■ Requirement: Repeat every record exactly.
++++ Information given ++++
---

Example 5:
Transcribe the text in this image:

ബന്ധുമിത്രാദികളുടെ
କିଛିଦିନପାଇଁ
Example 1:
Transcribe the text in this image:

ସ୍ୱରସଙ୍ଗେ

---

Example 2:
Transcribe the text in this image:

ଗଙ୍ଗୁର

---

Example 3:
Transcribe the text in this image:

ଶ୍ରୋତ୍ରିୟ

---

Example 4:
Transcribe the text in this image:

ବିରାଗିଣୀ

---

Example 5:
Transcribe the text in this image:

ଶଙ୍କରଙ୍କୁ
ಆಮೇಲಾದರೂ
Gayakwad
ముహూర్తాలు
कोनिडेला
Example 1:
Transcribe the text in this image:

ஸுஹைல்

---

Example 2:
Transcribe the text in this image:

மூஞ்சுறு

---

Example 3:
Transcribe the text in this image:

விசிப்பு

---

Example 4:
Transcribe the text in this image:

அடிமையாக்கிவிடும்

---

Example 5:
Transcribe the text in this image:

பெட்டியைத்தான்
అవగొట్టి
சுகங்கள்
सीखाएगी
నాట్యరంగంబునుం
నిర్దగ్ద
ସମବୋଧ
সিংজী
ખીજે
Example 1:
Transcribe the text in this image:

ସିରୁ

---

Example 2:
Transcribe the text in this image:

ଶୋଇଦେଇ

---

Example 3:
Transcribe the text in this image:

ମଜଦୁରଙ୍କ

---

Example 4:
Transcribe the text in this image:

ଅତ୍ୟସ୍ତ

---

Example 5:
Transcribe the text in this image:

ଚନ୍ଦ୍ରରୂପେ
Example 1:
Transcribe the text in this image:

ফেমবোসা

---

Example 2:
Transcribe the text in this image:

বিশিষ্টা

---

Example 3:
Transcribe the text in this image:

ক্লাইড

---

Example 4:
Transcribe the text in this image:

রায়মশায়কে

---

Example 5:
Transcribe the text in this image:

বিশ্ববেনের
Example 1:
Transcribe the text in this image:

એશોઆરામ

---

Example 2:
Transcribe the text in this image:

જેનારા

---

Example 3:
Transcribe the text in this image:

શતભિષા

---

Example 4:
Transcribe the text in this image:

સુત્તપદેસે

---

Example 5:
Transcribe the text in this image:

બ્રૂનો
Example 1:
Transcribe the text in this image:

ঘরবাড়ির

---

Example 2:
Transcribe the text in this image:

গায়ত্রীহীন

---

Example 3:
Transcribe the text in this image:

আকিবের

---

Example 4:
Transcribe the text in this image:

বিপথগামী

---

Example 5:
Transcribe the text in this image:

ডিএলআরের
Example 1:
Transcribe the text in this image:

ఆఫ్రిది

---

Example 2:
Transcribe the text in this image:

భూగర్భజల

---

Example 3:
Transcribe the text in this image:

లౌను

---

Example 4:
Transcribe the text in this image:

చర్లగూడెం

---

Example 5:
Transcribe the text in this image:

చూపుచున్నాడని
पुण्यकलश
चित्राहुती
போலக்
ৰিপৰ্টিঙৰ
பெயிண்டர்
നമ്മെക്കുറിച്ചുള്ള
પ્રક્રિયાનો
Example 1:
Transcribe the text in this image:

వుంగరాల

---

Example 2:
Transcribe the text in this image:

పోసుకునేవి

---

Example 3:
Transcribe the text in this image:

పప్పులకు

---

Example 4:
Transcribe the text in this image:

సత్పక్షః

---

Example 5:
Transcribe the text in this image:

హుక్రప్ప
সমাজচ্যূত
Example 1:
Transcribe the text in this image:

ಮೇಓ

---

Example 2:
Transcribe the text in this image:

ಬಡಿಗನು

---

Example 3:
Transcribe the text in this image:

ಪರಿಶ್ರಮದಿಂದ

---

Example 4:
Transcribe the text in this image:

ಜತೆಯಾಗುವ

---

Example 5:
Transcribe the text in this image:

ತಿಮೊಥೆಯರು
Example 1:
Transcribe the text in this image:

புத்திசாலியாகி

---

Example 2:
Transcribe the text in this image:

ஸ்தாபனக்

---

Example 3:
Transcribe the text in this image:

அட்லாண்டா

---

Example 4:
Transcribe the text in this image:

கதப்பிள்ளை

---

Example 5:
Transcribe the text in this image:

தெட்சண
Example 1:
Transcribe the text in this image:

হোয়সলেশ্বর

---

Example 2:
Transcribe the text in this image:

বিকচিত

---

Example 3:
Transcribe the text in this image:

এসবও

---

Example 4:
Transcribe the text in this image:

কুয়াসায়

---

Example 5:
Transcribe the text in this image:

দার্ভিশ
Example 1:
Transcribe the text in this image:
++++
■ Problem solution:
---

Example 5:
Transcribe the text in this image:

ബന്ധുമിത്രാദികളുടെ
କିଛିଦିନପାଇଁ
Example 1:
Transcribe the text in this image:

ସ୍ୱରସଙ୍ଗେ

---

Example 2:
Transcribe the text in this image:

ଗଙ୍ଗୁର

---

Example 3:
Transcribe the text in this image:

ଶ୍ରୋତ୍ରିୟ

---

Example 4:
Transcribe the text in this image:

ବିରାଗିଣୀ

---

Example 5:
Transcribe the text in this image:

ଶଙ୍କରଙ୍କୁ
ಆಮೇಲಾದರೂ
Gayakwad
ముహూర్తాలు
कोनिडेला
Example 1:
Transcribe the text in this image:

ஸுஹைல்

---

Example 2:
Transcribe the text in this image:

மூஞ்சுறு

---

Example 3:
Transcribe the text in this image:

விசிப்பு

---

Example 4:
Transcribe the text in this image:

அடிமையாக்கிவிடும்

---

Example 5:
Transcribe the text in this image:

பெட்டியைத்தான்
అవగొట్టి
சுகங்கள்
सीखाएगी
నాట్యరంగంబునుం
నిర్దగ్ద
ସମବୋଧ
সিংজী
ખીજે
Example 1:
Transcribe the text in this image:

ସିରୁ

---

Example 2:
Transcribe the text in this image:

ଶୋଇଦେଇ

---

Example 3:
Transcribe the text in this image:

ମଜଦୁରଙ୍କ

---

Example 4:
Transcribe the text in this image:

ଅତ୍ୟସ୍ତ

---

Example 5:
Transcribe the text in this image:

ଚନ୍ଦ୍ରରୂପେ
Example 1:
Transcribe the text in this image:

ফেমবোসা

---

Example 2:
Transcribe the text in this image:

বিশিষ্টা

---

Example 3:
Transcribe the text in this image:

ক্লাইড

---

Example 4:
Transcribe the text in this image:

রায়মশায়কে

---

Example 5:
Transcribe the text in this image:

বিশ্ববেনের
Example 1:
Transcribe the text in this image:

એશોઆરામ

---

Example 2:
Transcribe the text in this image:

જેનારા

---

Example 3:
Transcribe the text in this image:

શતભિષા

---

Example 4:
Transcribe the text in this image:

સુત્તપદેસે

---

Example 5:
Transcribe the text in this image:

બ્રૂનો
Example 1:
Transcribe the text in this image:

ঘরবাড়ির

---

Example 2:
Transcribe the text in this image:

গায়ত্রীহীন

---

Example 3:
Transcribe the text in this image:

আকিবের

---

Example 4:
Transcribe the text in this image:

বিপথগামী

---

Example 5:
Transcribe the text in this image:

ডিএলআরের
Example 1:
Transcribe the text in this image:

ఆఫ్రిది

---

Example 2:
Transcribe the text in this image:

భూగర్భజల

---

Example 3:
Transcribe the text in this image:

లౌను

---

Example 4:
Transcribe the text in this image:

చర్లగూడెం

---

Example 5:
Transcribe the text in this image:

చూపుచున్నాడని
पुण्यकलश
चित्राहुती
போலக்
ৰিপৰ্টিঙৰ
பெயிண்டர்
നമ്മെക്കുറിച്ചുള്ള
પ્રક્રિયાનો
Example 1:
Transcribe the text in this image:

వుంగరాల

---

Example 2:
Transcribe the text in this image:

పోసుకునేవి

---

Example 3:
Transcribe the text in this image:

పప్పులకు

---

Example 4:
Transcribe the text in this image:

సత్పక్షః

---

Example 5:
Transcribe the text in this image:

హుక్రప్ప
সমাজচ্যূত
Example 1:
Transcribe the text in this image:

ಮೇಓ

---

Example 2:
Transcribe the text in this image:

ಬಡಿಗನು

---

Example 3:
Transcribe the text in this image:

ಪರಿಶ್ರಮದಿಂದ

---

Example 4:
Transcribe the text in this image:

ಜತೆಯಾಗುವ

---

Example 5:
Transcribe the text in this image:

ತಿಮೊಥೆಯರು
Example 1:
Transcribe the text in this image:

புத்திசாலியாகி

---

Example 2:
Transcribe the text in this image:

ஸ்தாபனக்

---

Example 3:
Transcribe the text in this image:

அட்லாண்டா

---

Example 4:
Transcribe the text in this image:

கதப்பிள்ளை

---

Example 5:
Transcribe the text in this image:

தெட்சண
Example 1:
Transcribe the text in this image:

হোয়সলেশ্বর

---

Example 2:
Transcribe the text in this image:

বিকচিত

---

Example 3:
Transcribe the text in this image:

এসবও

---

Example 4:
Transcribe the text in this image:

কুয়াসায়

---

Example 5:
Transcribe the text in this image:

দার্ভিশ
Example 1:
Transcribe the text in this image:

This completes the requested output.